For my own use I verified what -m switch does for putty
The -m option performs a similar function to the ‘Remote command’ box in the SSH panel of the PuTTY configuration box (see section 4.18.1). However, the -m option expects to be given a local file name, and it will read a command from that file.
With some servers (particularly Unix systems), you can even put multiple lines in this file and execute more than one command in sequence, or a whole shell script; but this is arguably an abuse, and cannot be expected to work on all servers. In particular, it is known not to work with certain ‘embedded’ servers, such as Cisco routers.
Roughly what I guessed. I think what's happening is that your commands might be running ok, but it terminates the session when done (which is also default behaviour for ssh [command] on unix. To get around this you could try running 'bash' at the end to start a terminal as that user, which should stay running until you exit. If this doesn't work you could try running 'sleep 10' to see if the session stays running longer - should verify that's the problem we're dealing with.

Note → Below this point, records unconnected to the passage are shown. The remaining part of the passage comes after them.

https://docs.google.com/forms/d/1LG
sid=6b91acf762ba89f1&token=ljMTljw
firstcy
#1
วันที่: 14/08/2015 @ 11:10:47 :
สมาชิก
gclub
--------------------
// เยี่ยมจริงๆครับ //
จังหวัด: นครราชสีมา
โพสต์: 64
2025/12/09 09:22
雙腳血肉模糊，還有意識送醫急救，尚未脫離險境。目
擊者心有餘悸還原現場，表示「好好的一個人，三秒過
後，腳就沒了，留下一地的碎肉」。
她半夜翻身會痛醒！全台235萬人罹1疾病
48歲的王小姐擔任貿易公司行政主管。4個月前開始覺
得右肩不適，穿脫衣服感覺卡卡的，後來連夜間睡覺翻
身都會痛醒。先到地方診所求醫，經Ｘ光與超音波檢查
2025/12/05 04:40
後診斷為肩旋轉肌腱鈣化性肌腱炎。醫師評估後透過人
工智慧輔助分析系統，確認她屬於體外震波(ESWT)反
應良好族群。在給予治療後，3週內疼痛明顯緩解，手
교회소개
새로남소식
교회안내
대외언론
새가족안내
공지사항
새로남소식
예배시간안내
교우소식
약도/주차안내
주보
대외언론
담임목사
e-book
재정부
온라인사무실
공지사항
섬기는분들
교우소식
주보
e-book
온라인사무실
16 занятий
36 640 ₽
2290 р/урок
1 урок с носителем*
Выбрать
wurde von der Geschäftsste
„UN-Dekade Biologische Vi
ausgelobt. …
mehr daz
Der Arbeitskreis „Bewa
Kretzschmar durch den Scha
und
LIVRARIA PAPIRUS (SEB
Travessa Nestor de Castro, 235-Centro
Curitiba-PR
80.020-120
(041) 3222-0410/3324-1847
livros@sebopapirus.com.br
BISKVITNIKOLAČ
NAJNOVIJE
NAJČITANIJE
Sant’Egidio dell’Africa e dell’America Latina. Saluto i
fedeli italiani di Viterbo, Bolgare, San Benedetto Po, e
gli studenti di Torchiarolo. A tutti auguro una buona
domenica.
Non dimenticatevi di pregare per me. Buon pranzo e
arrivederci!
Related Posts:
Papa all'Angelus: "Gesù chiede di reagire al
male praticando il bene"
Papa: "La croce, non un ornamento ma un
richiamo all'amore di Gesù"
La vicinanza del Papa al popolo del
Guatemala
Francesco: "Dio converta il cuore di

Much as stackoverflow demands strictly the answer to the question, which I hope I've provided above. I feel in this case it would be remiss to not flag the serious security concerns I'd have on what you're doing. I would maintain that you shouldn't answer a question about doing something securely (with ssh and root passwords involved) without covering potential security pitfalls.
What you're doing seems like a bad idea because:
- it makes a file with two unencrypted root-capable passwords to anyone who finds that file
- this script is also giving you root access by default, which isn't a safe way to operate. Ever accidentally type rm -r in the wrong window?
- Also, someone messing with your second hop (by say, replacing the ssh server with a script to run ssh but log passwords) would get the password to the third hop with root privileges.
- SSH keys should do away with using passwords to log on. Use them.
- SSH port forwarding lets you also skip sshing from the second hop - instead just tunnel through it (I'm guessing the third box isn't internet accessible), again using ssh keys lets you skip passwords.
- the first 'su superuser' shouldn't be necessary unless your permissions don't allow you ssh (does an ssh_allow group exist on that box?), which might be the problem you should actually fix - not being a member of the group allowed to use SSH.